Texto de leitura »
- - -

Assim, toda a prova abstrai de qualquer documento (reconhecidamente inexistente), que não sejam as faturas em crise e radica em absoluto em prova testemunhal (a que acresce o depoimento de parte). E tal prova é reconhecidamente muito frágil e no caso concreto é o ainda mais. A título meramente exemplificativo, no seu depoimento, o sócio gerente da Requerente não soube explicar se o adiantamento realizado incluía o IVA correspondente ou não (o que o TOC também não soube dizer), nem soube indicar o nome de um só colaborador da B... (o que a então Diretora Geral também desconhecia).

 

Todo este quadro corresponde pois a uma factualidade globalmente inverosímil, desde logo pelo elevado valor absoluto da verba em causa e, ainda mais, se tivermos em consideração o peso relativo desse montante no valor total das obras em causa e no valor da faturação anual do hotel. Com efeito, mesmo um empresário anormalmente temerário e imprudente, num quadro de normalidade da sua atividade empresarial, jamais teria procedido do modo como a Requerente sustenta que o seu gerente procedeu, sobretudo não conhecendo, sequer, o prestador de serviços, como o sócio gerente da Requerente admitiu suceder.  

 

Ora é também sabido que a B... apenas contabilizou uma das faturas, não tem compras que possibilitem a realização das operações objeto de faturação e não dispõe de pessoal suficiente para a realização de tais serviços.

 

Ónus da prova que impende sobre a AT e violação de várias normas

 

Aqui chegados importa concluir que tendo a AT demonstrado os factos acima referidos, mais do que cumpriu a tarefa que lhe competia na busca da verdade material, para assegurar a tributação de acordo com a lei e medida pela capacidade contributiva por esta estimada: demonstrar um quadro fáctico em que é lícito desconsiderar a presunção de veracidade da contabilidade da Requerente (art.s 74º e 75, nº 2, al.s a) e b)), pelos indícios coligidos, porquanto deles decorre que o relato do sujeito passivo assenta em factos que divergem em absoluto do modo como usualmente são conduzidas as relações comerciais entre empresários, o que constitui indício fundado de que a contabilidade não reflete a matéria tributável real do sujeito passivo. Assim é lhe lícito concluir, como conclui, serem as operações simuladas, ao menos parcialmente ou no seu montante, não correspondendo pois tais faturas a operações que tenham tido efetivamente lugar, i.e., são operações que não tiveram claramente lugar, ao menos nos termos que decorrem dessas faturas.

- - -

Dados brutos »
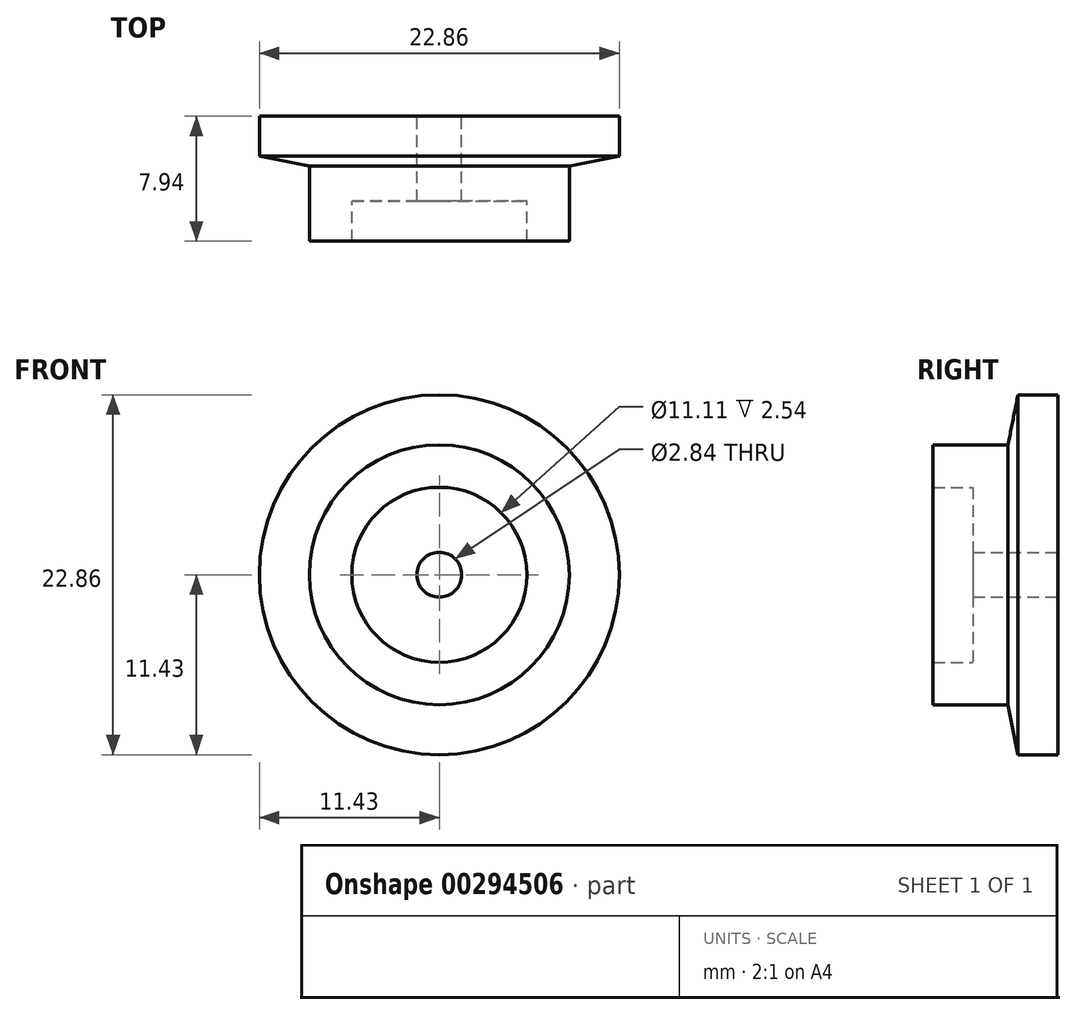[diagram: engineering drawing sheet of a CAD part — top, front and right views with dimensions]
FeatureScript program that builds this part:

- - -

Enunciados das tarefas »
(a) Enumere os factos que o texto sobre as faturas em crise aponta acerca da B... na frase iniciada por "Ora é também sabido".
(b) Prossiga o texto sobre as faturas em crise, redigindo o parágrafo que se segue ao último apresentado.

Resultados por tarefa »
(a)
- Apenas contabilizou uma das faturas.
- Não tem compras que possibilitem a realização das operações objeto de faturação.
- Não dispõe de pessoal suficiente para a realização de tais serviços.

(b)
 

Mais, a conduta da Requerente viola ainda um conjunto de disposições legais relevantes que visam, precisamente, garantir a licitude do exercício do direito à dedução do IVA suportado a montante (nuclear na economia do imposto) e que não há abuso (ou mesmo fraude) no exercício do direito à dedução desse IVA.

 

Ora, a admitir-se que houve adiantamentos por conta das obras, então há violação do disposto nos art.s 7º, 29º e 36º do CIVA que impõem a emissão de uma fatura por cada adiamento. Por outro lado, se a obra é continuada, os nº 3 e 9 do art. 7º do CIVA imporiam a emissão de fatura, pelo menos, no final do ano de 2009 (a Requerente alega que as obras decorreram entre 2009 e 2010), o que também não ocorreu. Por fim, o art 63-C da LGT veio impor que os pagamentos feitos no quadro de uma atividade empresarial com contabilidade organizada sejam efetuados exclusivamente através de uma conta bancária e, portanto, não em numerário.

        

Como é evidente, todas estas normas visam garantir a regularidade da liquidação do IVA e da entrega deste, mas também da regularidade do funcionamento do instituto do direito à dedução, central à mecânica do IVA.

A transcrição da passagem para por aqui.